::: LISTED ENTRIES :::

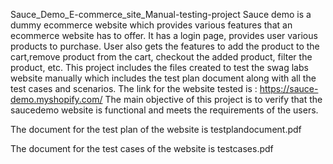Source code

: Sauce_Demo_E-commerce_site_Manual-testing-project
Sauce demo is a dummy ecommerce website which provides various features that an ecommerce website has to offer. It has a login page, provides user various products to purchase. User also gets the features to add the product to the cart,remove product from the cart, checkout the added product, filter the product, etc. This project includes the files created to test the swag labs website manually which includes the test plan document along with all the test cases and scenarios. The link for the website tested is : https://sauce-demo.myshopify.com/ The main objective of this project is to verify that the saucedemo website is functional and meets the requirements of the users.

The document for the test plan of the website is testplandocument.pdf

The document for the test cases of the website is testcases.pdf
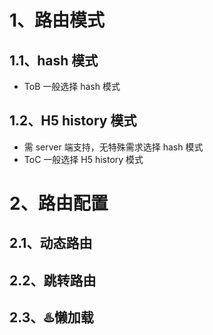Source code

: # 1、路由模式

## 1.1、hash 模式

* ToB 一般选择 hash 模式

## 1.2、H5 history 模式

* 需 server 端支持，无特殊需求选择 hash 模式
* ToC 一般选择 H5 history 模式

# 2、路由配置

## 2.1、动态路由

## 2.2、跳转路由

## 2.3、♨️懒加载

:::

• [ACTIVITY] Where a picture appears, omit it, and otherwise retype the material exactly.

• [TASK RESULT]
Source code

: Sauce_Demo_E-commerce_site_Manual-testing-project
Sauce demo is a dummy ecommerce website which provides various features that an ecommerce website has to offer. It has a login page, provides user various products to purchase. User also gets the features to add the product to the cart,remove product from the cart, checkout the added product, filter the product, etc. This project includes the files created to test the swag labs website manually which includes the test plan document along with all the test cases and scenarios. The link for the website tested is : https://sauce-demo.myshopify.com/ The main objective of this project is to verify that the saucedemo website is functional and meets the requirements of the users.

The document for the test plan of the website is testplandocument.pdf

The document for the test cases of the website is testcases.pdf
Source code

: # 1、路由模式

## 1.1、hash 模式

* ToB 一般选择 hash 模式

## 1.2、H5 history 模式

* 需 server 端支持，无特殊需求选择 hash 模式
* ToC 一般选择 H5 history 模式

# 2、路由配置

## 2.1、动态路由

## 2.2、跳转路由

## 2.3、♨️懒加载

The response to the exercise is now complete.